Abbiamo diritto a sperare

25 Ottobre 2020

Speranza. Oggi più che mai ne sentiamo il bisogno! Basta solo la parola per rifocillare la mente!
Una radice ariana del verbo “sperare” suggerisce che lo stesso porta con sé il significato di “stendere”, “tendere verso”.

Chi spera, ha in sé un impulso nel tendere verso qualcosa, verso una meta, verso un pertugio di luce apertosi nel buio. E nel cercare di raggiungerlo, chi spera, brama di farlo in fretta, il più presto possibile.

Cosa c’entra tutto questo con la fase che stiamo vivendo? Tantissimo. In una fase di incertezza esistenziale, istituzionale, lavorativa, fisica, mentale e ognuno ci aggiunga la sua personale, la cosa più importante è non smettere di credere che una possibilità di uscire dal buio c’è. Non è retorica. È una realtà da non sottovalutare.

Avere speranza, in questa fase, significa avere quasi un vaccino naturale contro la forza distruttiva del virus: una persona debilitata mentalmente è più fragile di una persona che è capace di guardare l’orizzonte con coraggio. Ecco perché tg e giornali che si sono lasciati andare a toni terroristici sul virus, hanno una grande responsabilità anche sulla salute mentale e dunque fisica. Non è uno scherzo! È così!

Per questo non ci dobbiamo stupire se la rabbia inizia ad affiorare. I fatti di Napoli, ancora tutti da accertare, narrano una rabbia che inizia a salire.
Swg, la nota agenzia di sondaggi, oltre a sottolineare che è l’incertezza il vero sentimento che accomuna gran parte del campione intervistato (60%), riferisce che per il 23% degli intervistati è la rabbia il vero sentimento. Un dato mai così alto dall’inizio della pandemia.

___

Compito da svolgere:
Prosegui il testo sulla speranza durante la pandemia, riprendendo subito dopo la sua ultima frase.

___

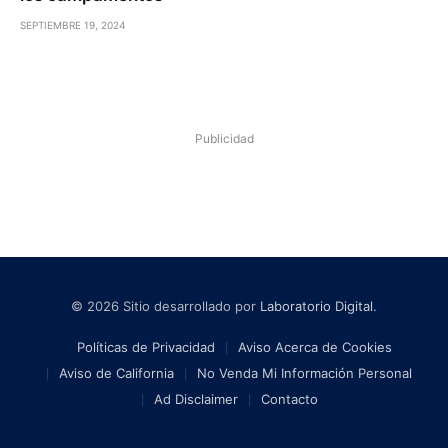
SEPTIEMBRE 19, 2024
Publicidad
© 2026 Sitio desarrollado por
Laboratorio Digital
.
Políticas de Privacidad
Aviso Acerca de Cookies
Aviso de California
No Venda Mi Información Personal
Ad Disclaimer
Contacto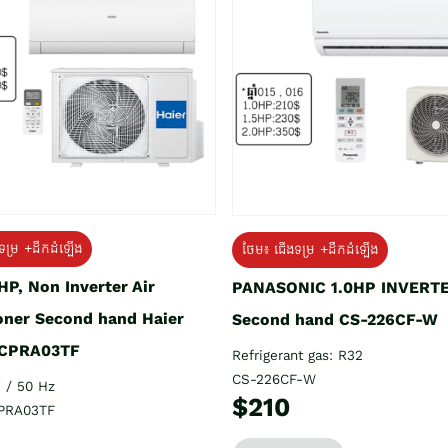
ទម្រ +ដឹកដំឡើង
ថែម៖ ជើងទម្រ +ដឹកដំឡើង
HP, Non Inverter Air
PANASONIC 1.0HP INVERT
oner Second hand Haier
Second hand CS-226CF-W
CPRA03TF
Refrigerant gas: R32
CS-226CF-W
 / 50 Hz
$210
PRA03TF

___

Spazio risposta:
Ecco perché è ora che il governo cambi marcia. Soprattutto alla comunicazione istituzionale. Basta bozze di provvedimenti, spifferi di chiusure o simil lockdown: gli italiani hanno bisogno di una comunicazione semplice, chiara e pulita. Così si combatte il virus dell’incertezza. Così non si uccide la speranza. Così non si smette di credere che “ne usciremo”, così non si smette di lottare. Diversamente, la depressione – non solo fisica, ma anche economica – è dietro la porta. Dire che “siamo un grande Paese” ora non basta più. Ora servono solo fatti e chiarezza.

Detto questo, viene da chiedersi come si fa a sperare anche in un contesto come questo. Sperare significa credere e credere significa avere fede. E qui viene il bello. Forse non siamo capaci più di avere speranza perché non abbiamo più fede in nulla. Abbiamo provato a costruire una società autoisolata, fondata sul fare come cifra sociale e, sull’apparire come cifra dell’essere. Una nuova “Babele” che ora sembra crollarci addosso. Ed era inevitabile che fosse così.

L’uomo è un essere “credente”. È nato per credere, per fidarsi di qualcuno perché è un essere costitutivamente in relazione.

Volendo costruire oggi un uomo-automa, che si fa da sè, che vale solo se primeggia sugli altri, che vale se ha dei titoli da mostrare, che vale solo se fa, che vale solo se è un “homo faber”, la nostra società si condanna all’autoisolamento.

Non solo. Condanna l’uomo ad essere schiavo della paura. Paura di non valere, di non essere, di non saper fare. E così, basta anche un mostriciattolo invisibile capace di impedire l’agire, il fare, che viene giù il castello e all’improvviso sembra di non esistere e di non essere più utili a niente.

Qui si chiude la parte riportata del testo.